(Text data extracted from pages)
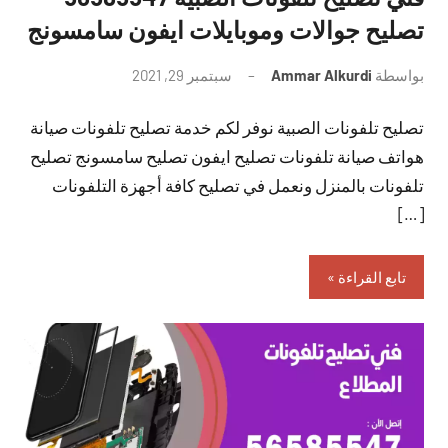
تصليح جوالات وموبايلات ايفون سامسونج
بواسطة
Ammar Alkurdi
سبتمبر 29, 2021
لا
توجد
تصليح تلفونات الصبية نوفر لكم خدمة تصليح تلفونات صيانة
تعليقات
هواتف صيانة تلفونات تصليح ايفون تصليح سامسونج تصليح
تلفونات بالمنزل ونعمل في تصليح كافة أجهزة التلفونات
[…]
تابع القراءة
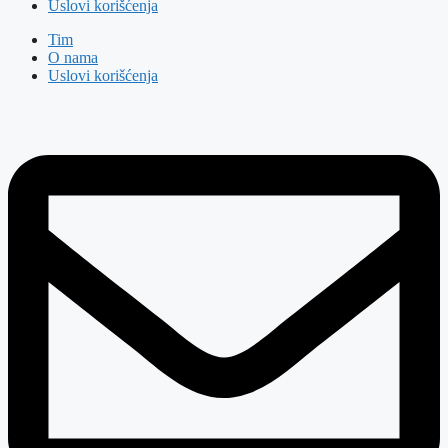
Uslovi korišćenja
Tim
O nama
Uslovi korišćenja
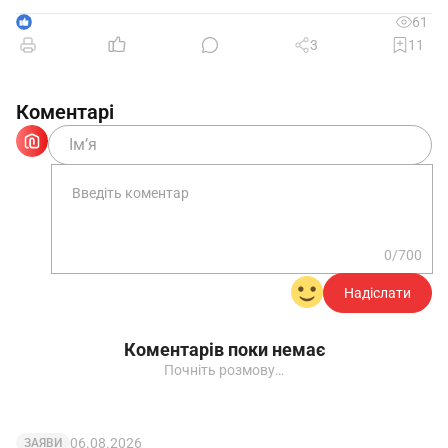
Директор
__________
__________________
1
61
3
11
Відмітки про ознайомлення з наказом
Коментарі
Документ
Зразок
0/700
Надіслати
Коментарів поки немає
Почніть розмову…
06.08.2026
ЗАЯВИ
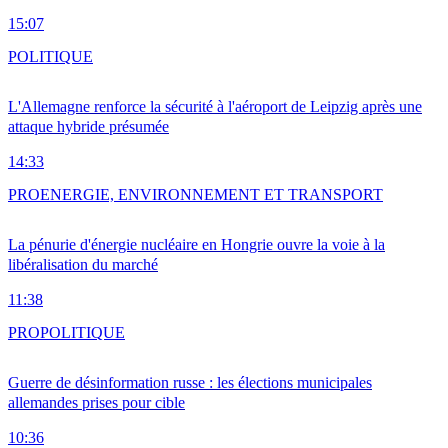
15:07
POLITIQUE
L'Allemagne renforce la sécurité à l'aéroport de Leipzig après une
attaque hybride présumée
14:33
PRO
ENERGIE, ENVIRONNEMENT ET TRANSPORT
La pénurie d'énergie nucléaire en Hongrie ouvre la voie à la
libéralisation du marché
11:38
PRO
POLITIQUE
Guerre de désinformation russe : les élections municipales
allemandes prises pour cible
10:36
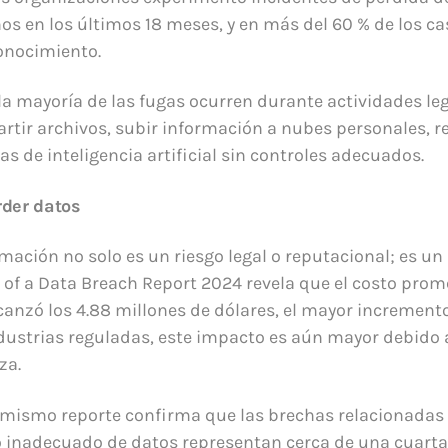
os en los últimos 18 meses, y en más del 60 % de los ca
onocimiento.
 la mayoría de las fugas ocurren durante actividades le
rtir archivos, subir información a nubes personales, re
as de inteligencia artificial sin controles adecuados.
rder datos
mación no solo es un riesgo legal o reputacional; es u
t of a Data Breach Report 2024 revela que el costo pro
canzó los 4.88 millones de dólares, el mayor increment
dustrias reguladas, este impacto es aún mayor debido a 
za.
 mismo reporte confirma que las brechas relacionadas 
inadecuado de datos representan cerca de una cuarta 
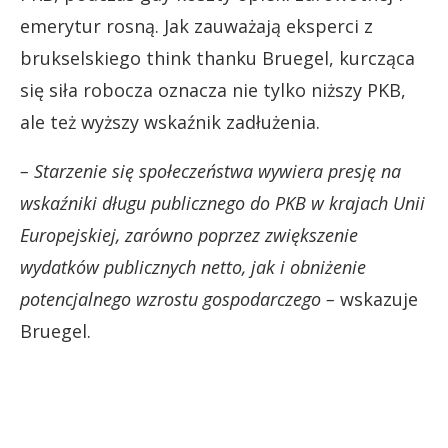
emerytur rosną. Jak zauważają eksperci z
brukselskiego think thanku Bruegel, kurcząca
się siła robocza oznacza nie tylko niższy PKB,
ale też wyższy wskaźnik zadłużenia.
– Starzenie się społeczeństwa wywiera presję na
wskaźniki długu publicznego do PKB w krajach Unii
Europejskiej, zarówno poprzez zwiększenie
wydatków publicznych netto, jak i obniżenie
potencjalnego wzrostu gospodarczego –
wskazuje
Bruegel.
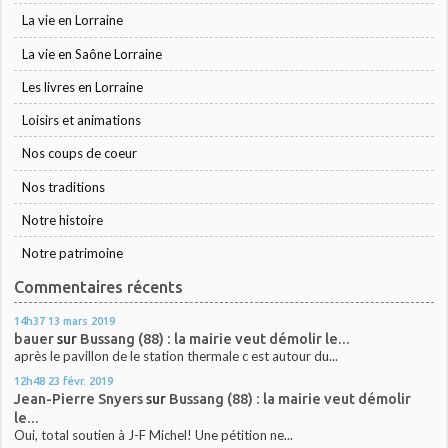
La vie en Lorraine
La vie en Saône Lorraine
Les livres en Lorraine
Loisirs et animations
Nos coups de coeur
Nos traditions
Notre histoire
Notre patrimoine
Commentaires récents
14h37
13
mars 2019
bauer
sur
Bussang (88) : la mairie veut démolir le...
après le pavillon de le station thermale c est autour du...
12h48
23
févr. 2019
Jean-Pierre Snyers
sur
Bussang (88) : la mairie veut démolir
le...
Oui, total soutien à J-F Michel! Une pétition ne...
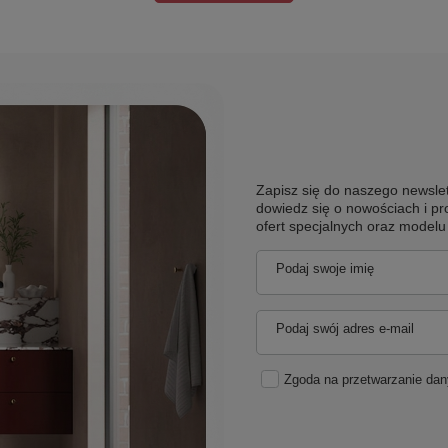
Zapisz się do naszego newslet
dowiedz się o nowościach i pr
ofert specjalnych oraz model
Podaj swoje imię
Podaj swój adres e-mail
Zgoda na przetwarzanie da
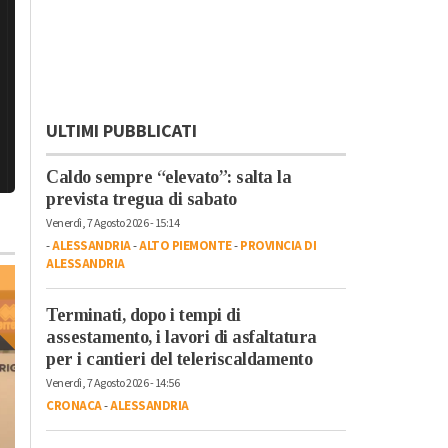
ULTIMI PUBBLICATI
Caldo sempre “elevato”: salta la
prevista tregua di sabato
Venerdì, 7 Agosto 2026 - 15:14
-
ALESSANDRIA
-
ALTO PIEMONTE
-
PROVINCIA DI
ALESSANDRIA
Terminati, dopo i tempi di
assestamento, i lavori di asfaltatura
per i cantieri del teleriscaldamento
Venerdì, 7 Agosto 2026 - 14:56
CRONACA
-
ALESSANDRIA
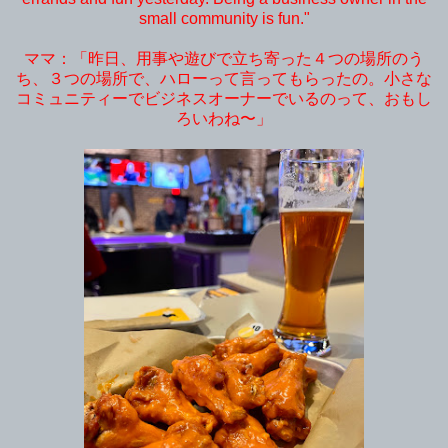
small community is fun."
ママ：「昨日、用事や遊びで立ち寄った４つの場所のう
ち、３つの場所で、ハローって言ってもらったの。小さな
コミュニティーでビジネスオーナーでいるのって、おもし
ろいわね〜」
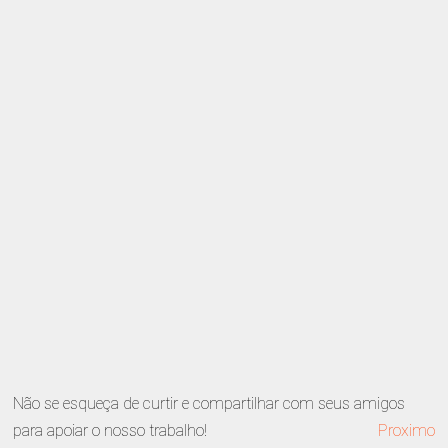
Não se esqueça de curtir e compartilhar com seus amigos
para apoiar o nosso trabalho!
Proximo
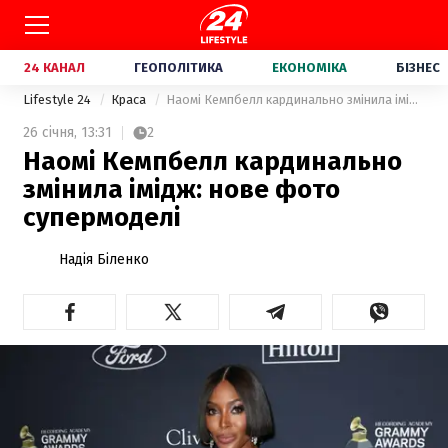
24 КАНАЛ
ГЕОПОЛІТИКА
ЕКОНОМІКА
БІЗНЕС
Lifestyle 24
Краса
Наомі Кемпбелл кардинально змінила імідж: нове фото супермоделі
26 січня,
13:31
2
Наомі Кемпбелл кардинально
змінила імідж: нове фото
супермоделі
Надія Біленко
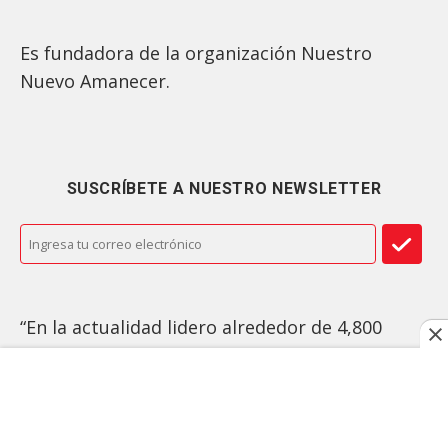
Es fundadora de la organización Nuestro
Nuevo Amanecer.
SUSCRÍBETE A NUESTRO NEWSLETTER
“En la actualidad lidero alrededor de 4,800
mujeres a nivel departamental y a nivel
Nacional en Guatemala, sembrando en ellas y
ayudándolas a encuentren un nuevo amanecer
para sus vidas”, resalta la chapina, quien figura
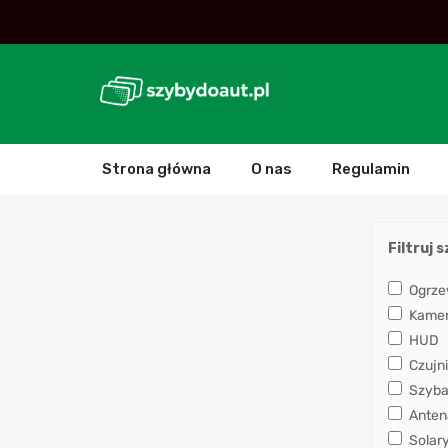
Strona główna
O nas
Regulamin
Filtruj 
Ogrze
Kamera
HUD
Czujni
Szyba
Anten
Solar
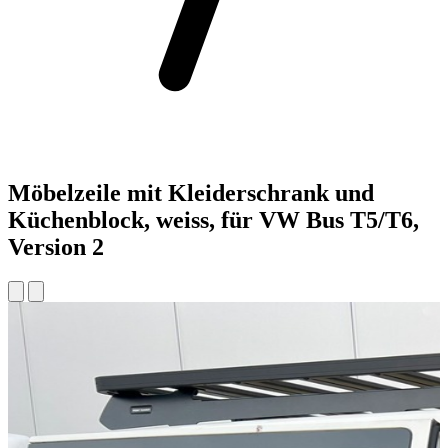
Möbelzeile mit Kleiderschrank und
Küchenblock, weiss, für VW Bus T5/T6,
Version 2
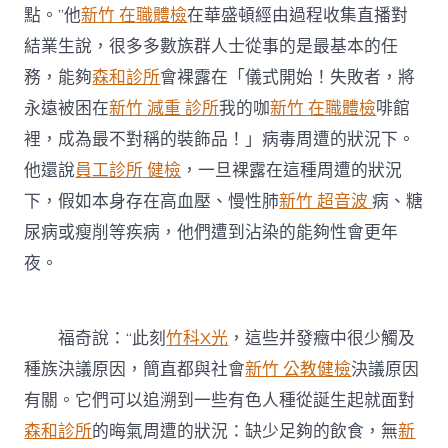
點。”他
新竹 在職體檢
在華盛頓經由過程收集直播對
結業生說，很多多數族群人士從事的是最基本的任
務，能夠
森和診所
會裸露在「儀式開始！失敗者，將
永遠被困在
新竹 減重 診所
我的咖
新竹 在職體檢
啡館
裡，成為最不對稱的裝飾品！」病毒周遭的狀況下。
他還說
員工診所 健檢
，一旦裸露在這種周遭的狀況
下，假如本身存在高血壓、慢性肺
新竹 超音波
病、糖
尿病或瘦削等疾病，他們遭到沾染的能夠性會更年
夜。
福奇說：“此刻
竹科X光
，這些并發癥中很少觸及
種族決議原因，簡直都與社會
新竹 公教健檢
決議原因
有關。它們可以追溯到一些有色人種從誕生起就面對
森和診所
的晦氣周遭的狀況：缺少足夠的飲食，無
新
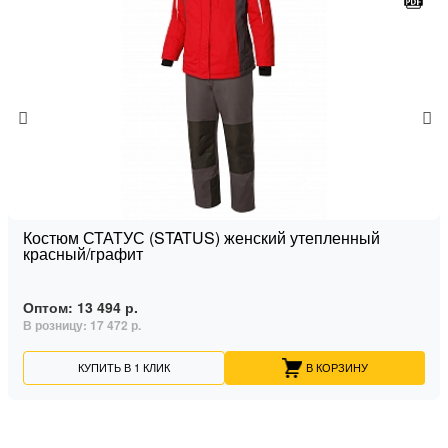
Костюм СТАТУС (STATUS) женский утепленный
красный/графит
Оптом:
13 494 р.
В розницу:
17 472 р.
КУПИТЬ В 1 КЛИК
В КОРЗИНУ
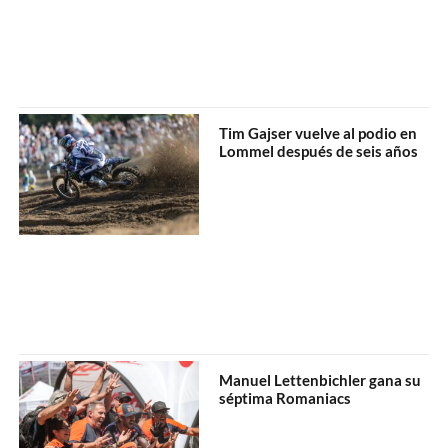
Tim Gajser vuelve al podio en
Lommel después de seis años
Manuel Lettenbichler gana su
séptima Romaniacs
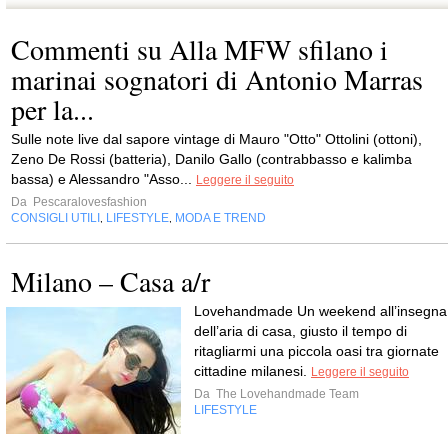
Commenti su Alla MFW sfilano i
marinai sognatori di Antonio Marras
per la...
Sulle note live dal sapore vintage di Mauro "Otto" Ottolini (ottoni),
Zeno De Rossi (batteria), Danilo Gallo (contrabbasso e kalimba
bassa) e Alessandro "Asso...
Leggere il seguito
Da
Pescaralovesfashion
CONSIGLI UTILI
LIFESTYLE
MODA E TREND
,
,
Milano – Casa a/r
Lovehandmade Un weekend all’insegna
dell’aria di casa, giusto il tempo di
ritagliarmi una piccola oasi tra giornate
cittadine milanesi.
Leggere il seguito
Da
The Lovehandmade Team
LIFESTYLE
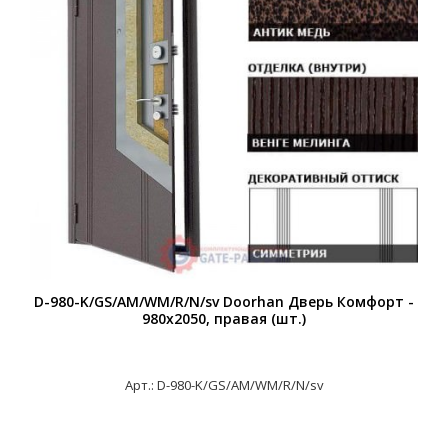
D-980-K/GS/AM/WM/R/N/sv Doorhan Дверь Комфорт -
980х2050, правая (шт.)
Арт.: D-980-K/GS/AM/WM/R/N/sv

Task objective – Lay out the lines from the one containing "Костюм СТАТУС (STATUS) женский утепленный" through the one containing "séptima Romaniacs" as a JSON list of strings, one string per line, skipping blank lines and leaving out the pictures.

Task output –
[
  "Костюм СТАТУС (STATUS) женский утепленный",
  "красный/графит",
  "Оптом:",
  "13 494 р.",
  "В розницу:",
  "17 472 р.",
  "КУПИТЬ В 1 КЛИК",
  "В КОРЗИНУ",
  "Tim Gajser vuelve al podio en",
  "Lommel después de seis años",
  "Manuel Lettenbichler gana su",
  "séptima Romaniacs"
]